В тот момент, когда мы вошли в ворота кладбища и перед тобой через город мертвых понесли трехцветное знамя, со всех сторон хлынули волны людей. Нас захлестнуло этим потоком. Все они, пришедшие сюда, хотели участвовать в траурном шествии по неровным каменным плитам кладбища. Они хотели дать понять всем, кто провожал ее, всем этим знаменитостям, что имеют право на нее, хотят до конца быть с ней, как были с ней всегда. Плечом к плечу, без различия классов, не глядя друг на друга, не обращая ни на кого внимания, шли они молча. В руках у многих были маленькие букетики цветов. Рядом со мной одна старая женщина старалась пробиться поближе:

– Я должна проводить ее, я помню ее девочкой, ее тогда звали мом Пиаф.

Видишь, Эдит, прошли годы, ты стала королевой песни, но для тысяч и тысяч людей ты осталась мом Пиаф, маленькой уличной певицей, которая сумела найти дорогу к их сердцу. Ты говорила о том, чего они не умели выразить, ты всегда была искренна, ты не обманула их…

Когда-то Эдит пела чудесную песенку на слова Анри Конте. В ней она обращалась к апостолу Петру.

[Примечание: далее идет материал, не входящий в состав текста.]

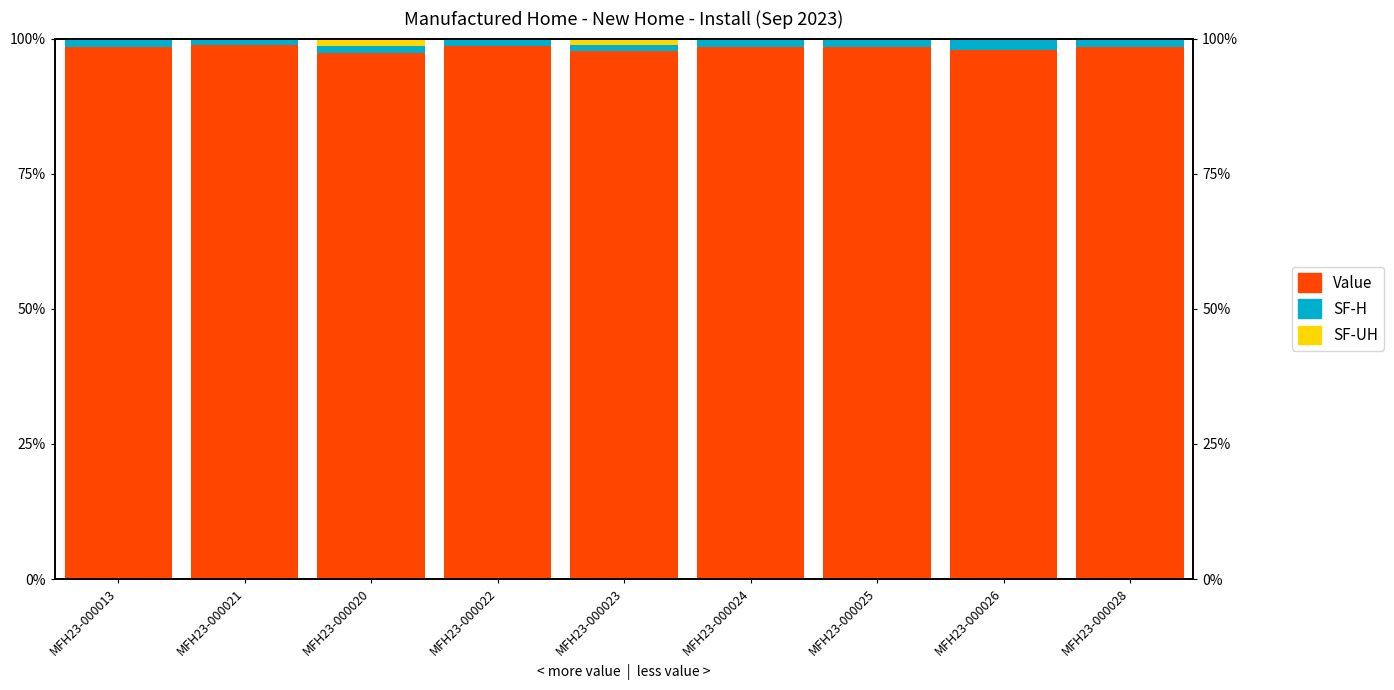

The value of SF-H at MFH23-000024 is 1.5. True or false?

True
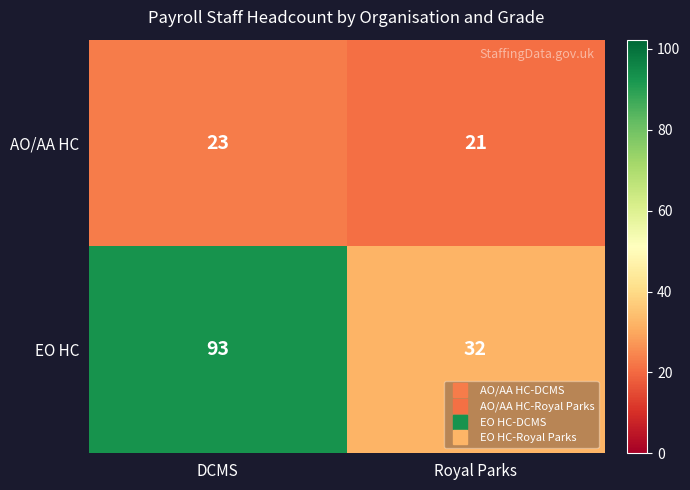

At how many categories does at least one series exceed 64?

1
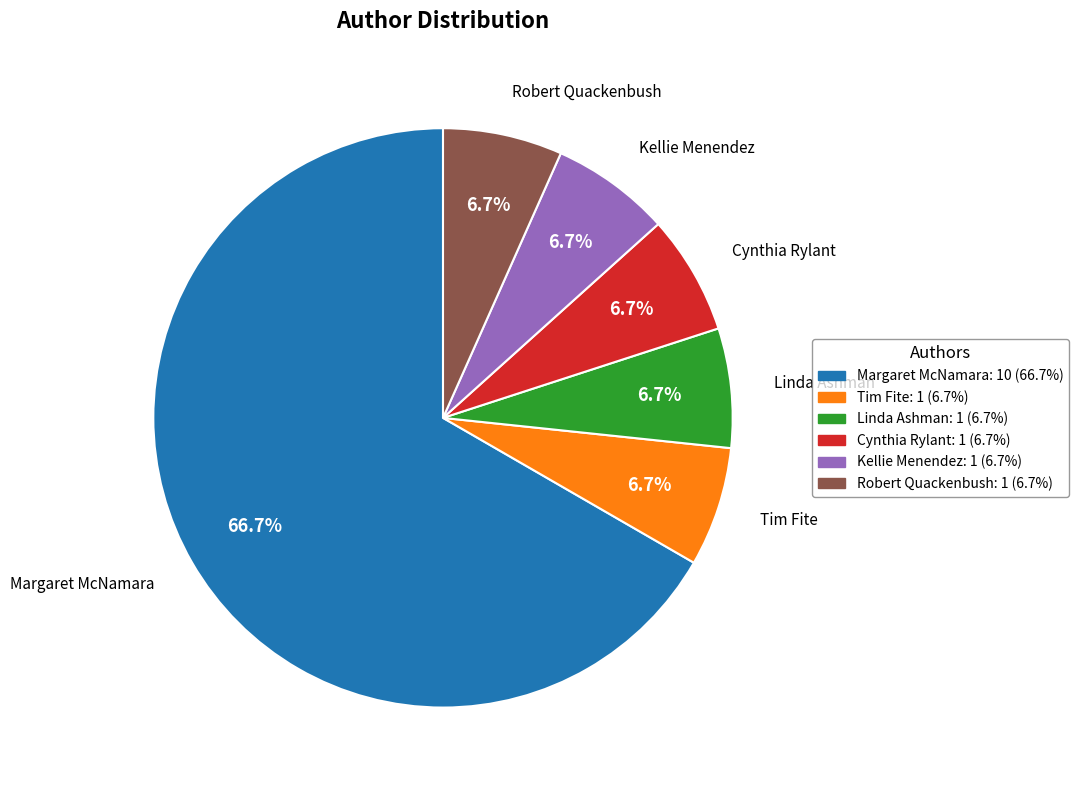

Is there any slice that represents more than half of the pie?

Yes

Это была песенка о бедной девчонке, которая много страдала и много любила… Она не умела молиться, но перед смертью просила апостола пустить ее в рай, «где, говорят, так хорошо», она ведь никому не делала зла. И она умоляюще складывала руки – просила сама Любовь.

Эта песня не была самой лучшей из ее песен, просто песенка, но такая красивая, что вы были уверены: апостол Петр пустит ее в рай.

Не знаю, слышал ли он ее там, где находится, но сегодня я прошу его распахнуть перед Эдит Пиаф врата неба.

Она много страдала, она любила, она была необыкновенна…

Вы получаете бесценный дар, а мы навсегда лишились чего-то очень большого.

Навсегда? Нет, это невозможно.Поэтому не прощай, до свиданья, Эдит.Октябрь 1963 г.

Симона Берто. Эдит Пиаф. Страницы воспоминаний (Сокращенный вариант)

Глава 1. Из Бельвиля в Верней

У моей сестры Эдит [6] и у меня общий отец – Луи Гассион. Он был неплохой малый и большой любитель женщин – и надо сказать, их было у него немало. Всех своих отпрысков отец признать не мог, да и его партнерши далеко не всегда могли с уверенностью сказать, кто отец ребенка. Своих он насчитывал около двух десятков, но поди знай!.. Все это происходило в среде, где ни перед тем как сделать ребенка, ни после люди не ставят в известность чиновников мэрии. У меня, например, был еще один отец, тот, кто значился в документах, – Жан-Батист Берто. Но он дал мне не жизнь, а только свое имя. У моей матери – она вышла замуж в пятнадцать, а в шестнадцать уже развелась – было еще три дочери от разных отцов.